Said to be coined by Grandmaster Flash and the Furious Five member Keith "Cowboy" Wiggins, the music movement of Hip Hop can be tracked right back to a post-industrial South Bronx in New York City in the 1970s.
It was DJ Kool Herc who kick started the movement - historically perceived as an expression of urban youth - and before too long had spread across the entire borough where it soon became a celebration as well as a powerful tool used during protests.
It was Herc who laid the groundwork for everything associated with Hip Hop today. For example, the Jamaican-born DJ would often speak over a rhythmic beat - known within the music genre as toasting, and at parties in his high-rise apartment, he would extend the beat of a record using two players, isolating the drum "breaks" by using a mixer to switch between the two - or as it's more commonly know: scratching (something the Google Doodle allows users to do).
Herc isn't the only name associated with pioneering the movement - Cindy Campbell, "the mother of Hip Hop," was the one who organised the party which is attributed with the birth of the movement establishing her status as the first Hip Hop music promoter. At that same party, Campbell aided Herc in utilising the percussion "breaks."
Hip Hop embedded itself as part of the mainstream by 1979 and over the course of the next 15 years, made its way around the world - far from the ravaged South Bronx streets where it began.
For the celebration, the search engine has teamed up with visual artist Fab 5 Freddy to provide users with the genre's history and even features three original tracks from artist Prince Paul whose producing credit includes De La Soul's seminal 1989 debut record Three Feet High and Rising.

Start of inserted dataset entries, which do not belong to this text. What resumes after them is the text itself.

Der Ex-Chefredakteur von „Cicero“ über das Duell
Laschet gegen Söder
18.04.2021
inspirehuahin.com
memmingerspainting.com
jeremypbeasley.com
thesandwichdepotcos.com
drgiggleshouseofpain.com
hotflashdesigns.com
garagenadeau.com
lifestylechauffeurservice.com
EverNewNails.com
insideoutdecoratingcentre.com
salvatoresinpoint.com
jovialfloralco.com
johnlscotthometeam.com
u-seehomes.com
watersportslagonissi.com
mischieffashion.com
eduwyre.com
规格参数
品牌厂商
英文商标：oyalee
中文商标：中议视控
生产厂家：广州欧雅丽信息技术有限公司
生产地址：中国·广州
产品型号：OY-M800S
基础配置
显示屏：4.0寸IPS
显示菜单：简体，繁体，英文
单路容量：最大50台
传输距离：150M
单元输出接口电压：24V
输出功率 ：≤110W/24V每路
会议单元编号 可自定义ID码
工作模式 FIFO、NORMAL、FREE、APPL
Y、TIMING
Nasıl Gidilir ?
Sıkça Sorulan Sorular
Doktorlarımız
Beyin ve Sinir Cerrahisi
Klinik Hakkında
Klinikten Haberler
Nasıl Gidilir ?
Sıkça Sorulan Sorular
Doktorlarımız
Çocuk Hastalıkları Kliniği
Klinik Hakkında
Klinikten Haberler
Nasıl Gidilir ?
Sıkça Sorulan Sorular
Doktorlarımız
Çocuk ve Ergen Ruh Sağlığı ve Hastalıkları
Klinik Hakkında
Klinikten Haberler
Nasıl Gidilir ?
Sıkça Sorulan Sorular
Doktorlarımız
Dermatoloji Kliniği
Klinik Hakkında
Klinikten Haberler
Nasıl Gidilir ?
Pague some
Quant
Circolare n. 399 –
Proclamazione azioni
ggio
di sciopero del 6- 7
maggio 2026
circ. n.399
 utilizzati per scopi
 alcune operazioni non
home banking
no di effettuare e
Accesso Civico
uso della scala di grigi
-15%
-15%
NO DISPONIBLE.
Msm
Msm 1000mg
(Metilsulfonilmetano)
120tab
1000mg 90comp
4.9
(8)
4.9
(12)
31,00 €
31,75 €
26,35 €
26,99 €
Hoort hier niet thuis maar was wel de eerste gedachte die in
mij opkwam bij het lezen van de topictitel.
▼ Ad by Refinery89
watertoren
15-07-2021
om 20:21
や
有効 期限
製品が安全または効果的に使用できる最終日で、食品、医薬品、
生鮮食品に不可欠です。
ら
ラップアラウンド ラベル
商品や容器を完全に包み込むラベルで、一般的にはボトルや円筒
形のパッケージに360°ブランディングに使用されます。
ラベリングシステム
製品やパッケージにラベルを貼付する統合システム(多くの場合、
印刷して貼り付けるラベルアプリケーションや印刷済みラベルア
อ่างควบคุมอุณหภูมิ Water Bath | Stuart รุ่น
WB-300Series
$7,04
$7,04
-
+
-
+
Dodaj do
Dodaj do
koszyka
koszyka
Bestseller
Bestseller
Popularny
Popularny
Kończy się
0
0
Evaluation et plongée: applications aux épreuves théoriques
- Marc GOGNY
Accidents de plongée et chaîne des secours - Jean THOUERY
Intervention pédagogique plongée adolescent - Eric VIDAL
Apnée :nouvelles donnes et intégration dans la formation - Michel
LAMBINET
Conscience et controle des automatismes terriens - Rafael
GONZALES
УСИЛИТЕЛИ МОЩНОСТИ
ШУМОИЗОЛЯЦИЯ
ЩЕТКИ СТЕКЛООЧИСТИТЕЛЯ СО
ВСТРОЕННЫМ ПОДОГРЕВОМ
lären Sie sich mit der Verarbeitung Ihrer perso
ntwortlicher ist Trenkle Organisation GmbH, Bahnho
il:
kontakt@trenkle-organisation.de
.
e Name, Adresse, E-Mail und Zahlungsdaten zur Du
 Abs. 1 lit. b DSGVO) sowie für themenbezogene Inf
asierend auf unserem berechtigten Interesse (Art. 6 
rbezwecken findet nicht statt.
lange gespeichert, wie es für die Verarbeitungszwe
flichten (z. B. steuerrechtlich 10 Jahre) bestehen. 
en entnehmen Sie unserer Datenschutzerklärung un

The project’s executive consultant at Google - former Def Jam president Lyor Cohen - wrote in a blog post: “Hip Hop has done exactly what its founders set out to do, whether wittingly or unwittingly. It placed an accessible culture, relatable to any marginalised group in the world, at the forefront of music. In that spirit, here’s to BILLIONS of people getting a brief reminder that ’Yes, yes y’all! And it WON’T stop!'”
The Hip-Hop doodle will remain on the search engine’s home page for 40 hours.